##### PASSAGE FOR REVIEW #####

Personal travel essay about the corner of London I lived at and felt at home in.

 I had always wanted London whole, like a lover. Now, with two days to go, I tried to reassure myself: I would always have London, and not just the memory, because the almost three years I spent in London had been a defining point imprinted in my persona.

I had wanted London whole since I was 17 in 1988 and the most radical music-driven movement since the sixties exploded in London. At the time, in the early heady days of Acid House with its promise of a cultural revolution – a revolution based on hedonism (which, I believed, was the starting point of intellectual liberation) and chaos (which marked the shift from the conservative linear way of seeing of the past to the new whimsical creativity of chaos) – London was, for me, like the bright pool of light on the horizon. But only a dim scattering of London’s transformative light reached me in Malta, where I lived, and I had to wait many years before I moved to London.

Now, with two days to go, in the sunny autumn morning, in the surreal hum of silence before the morning rush hour, I found myself – after I had dropped my sexy friend at work – standing in front of St Paul’s Cathedral. I was still giddy from the previous night’s sex – with my friend, not an accident, but a premeditated and shameless sexual marathon – but this would be my last frolic with clubs and hedonism for a while. It was like the end of an era. I had had almost three years of intense clubbing (including many weekend binges – Fridays to Sundays, four or five consecutive clubs), and it had been enough for my idealism about the rave-revolution to turn into jaded alienation and then burnout: you can only sustain intense clubbing for two years and still keep your sanity intact.

Studying the great edifice looming before me, one of the most brilliantly confident architectural set-pieces I had ever seen, it occurred to me that I had never been inside St Paul’s Cathedral. What I set to do now was climb its hundreds of worn, old steps to the viewing balcony at the lantern. I spent two hours up there, marvelling at, and naming, the features around me. The vastness of London, from this lofty view, was immediately palpable. To the northeast I could make out Centrepoint on Oxford Street, and the BT transmission tower, and the humpback hillock of Primrose Hill, and near the horizon, the fluffy trees and greenery of Hampstead Park. The Thames wound below me in its bluish-cream body, the ripples on its surface quivering; I noted Parliament House and Westminster Cathedral to the west, the Tower of London and the new Greater London Authority glass building to the east. Further east the metallic stout of Canary Tower, Britain’s tallest building, was shrouded in the haze of morning mist; and the Millennium Dome looked like a broken and gigantic eggshell. To the south – the squalid, prefabricated apartment blocks of Elephant & Castle and of Loughborough Junction (all sixteen of them, with their slim shape, enclosed like ships, twenty stories high), the lone bell-tower of Brixton Town Hall, and, on the horizon, the spindly transmitting tower at Crystal Palace – these features were more familiar, because I had lived, at one time or another, in their shadow. And I felt an immense satisfaction at my ability to name the salient features in this panorama. For in the details lies the intimacy.

#####

• WHAT THIS TASK INVOLVES
Answer these questions about the London travel essay above.
(a) In which year was the writer 17?
(b) Where did the writer live before moving to London?
(c) How long did the writer spend on the viewing balcony of St Paul's Cathedral?

##### INFORMATION GIVEN #####

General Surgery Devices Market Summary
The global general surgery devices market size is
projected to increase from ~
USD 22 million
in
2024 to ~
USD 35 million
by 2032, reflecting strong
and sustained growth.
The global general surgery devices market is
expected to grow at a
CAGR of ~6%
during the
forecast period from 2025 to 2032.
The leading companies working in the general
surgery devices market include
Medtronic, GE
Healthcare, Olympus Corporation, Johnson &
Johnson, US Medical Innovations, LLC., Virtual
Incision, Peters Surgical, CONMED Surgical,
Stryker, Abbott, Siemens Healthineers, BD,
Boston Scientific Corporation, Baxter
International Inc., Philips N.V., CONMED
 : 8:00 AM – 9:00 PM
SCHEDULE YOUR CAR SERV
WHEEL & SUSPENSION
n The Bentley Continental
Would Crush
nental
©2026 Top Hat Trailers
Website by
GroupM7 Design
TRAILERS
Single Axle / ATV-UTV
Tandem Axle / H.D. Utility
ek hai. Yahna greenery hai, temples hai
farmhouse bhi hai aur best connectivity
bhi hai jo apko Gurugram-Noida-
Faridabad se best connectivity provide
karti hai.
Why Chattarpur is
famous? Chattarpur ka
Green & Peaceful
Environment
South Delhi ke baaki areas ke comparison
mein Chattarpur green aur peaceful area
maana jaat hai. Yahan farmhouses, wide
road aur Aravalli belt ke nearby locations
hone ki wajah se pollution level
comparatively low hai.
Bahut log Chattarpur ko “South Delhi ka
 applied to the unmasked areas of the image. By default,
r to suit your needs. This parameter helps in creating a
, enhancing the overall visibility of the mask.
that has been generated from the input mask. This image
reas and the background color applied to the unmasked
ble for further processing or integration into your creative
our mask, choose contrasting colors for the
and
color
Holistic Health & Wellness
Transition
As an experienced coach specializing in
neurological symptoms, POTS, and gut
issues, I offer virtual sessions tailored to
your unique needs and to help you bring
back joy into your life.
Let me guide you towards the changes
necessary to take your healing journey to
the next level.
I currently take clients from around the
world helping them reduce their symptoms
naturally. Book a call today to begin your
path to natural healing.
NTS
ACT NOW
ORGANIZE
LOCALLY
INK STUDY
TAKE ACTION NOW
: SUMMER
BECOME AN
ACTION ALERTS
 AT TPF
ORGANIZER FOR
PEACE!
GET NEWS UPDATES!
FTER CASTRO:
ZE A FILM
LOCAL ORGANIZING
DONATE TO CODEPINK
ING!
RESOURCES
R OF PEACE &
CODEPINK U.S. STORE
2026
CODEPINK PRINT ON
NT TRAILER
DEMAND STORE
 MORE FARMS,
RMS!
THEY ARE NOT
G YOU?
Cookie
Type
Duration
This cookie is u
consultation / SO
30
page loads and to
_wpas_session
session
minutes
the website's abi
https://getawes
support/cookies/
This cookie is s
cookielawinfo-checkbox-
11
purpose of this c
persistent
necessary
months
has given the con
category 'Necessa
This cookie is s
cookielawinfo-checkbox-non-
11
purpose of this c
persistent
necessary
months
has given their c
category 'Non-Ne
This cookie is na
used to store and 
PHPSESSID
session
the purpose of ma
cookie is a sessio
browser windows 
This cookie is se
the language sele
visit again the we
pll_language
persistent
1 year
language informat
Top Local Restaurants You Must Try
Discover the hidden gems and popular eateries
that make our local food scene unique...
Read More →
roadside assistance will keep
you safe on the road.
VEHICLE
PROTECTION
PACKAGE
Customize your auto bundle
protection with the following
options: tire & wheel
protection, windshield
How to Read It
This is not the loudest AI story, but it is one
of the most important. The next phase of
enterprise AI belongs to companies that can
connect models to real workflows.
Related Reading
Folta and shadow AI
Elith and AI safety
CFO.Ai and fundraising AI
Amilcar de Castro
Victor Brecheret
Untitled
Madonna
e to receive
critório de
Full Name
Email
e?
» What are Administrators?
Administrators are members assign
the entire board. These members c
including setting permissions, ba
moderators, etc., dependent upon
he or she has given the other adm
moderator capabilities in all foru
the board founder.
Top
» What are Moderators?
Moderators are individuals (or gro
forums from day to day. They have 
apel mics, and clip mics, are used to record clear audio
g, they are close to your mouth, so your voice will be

#####

• SOLUTION
(a) 1988
(b) Malta
(c) Two hours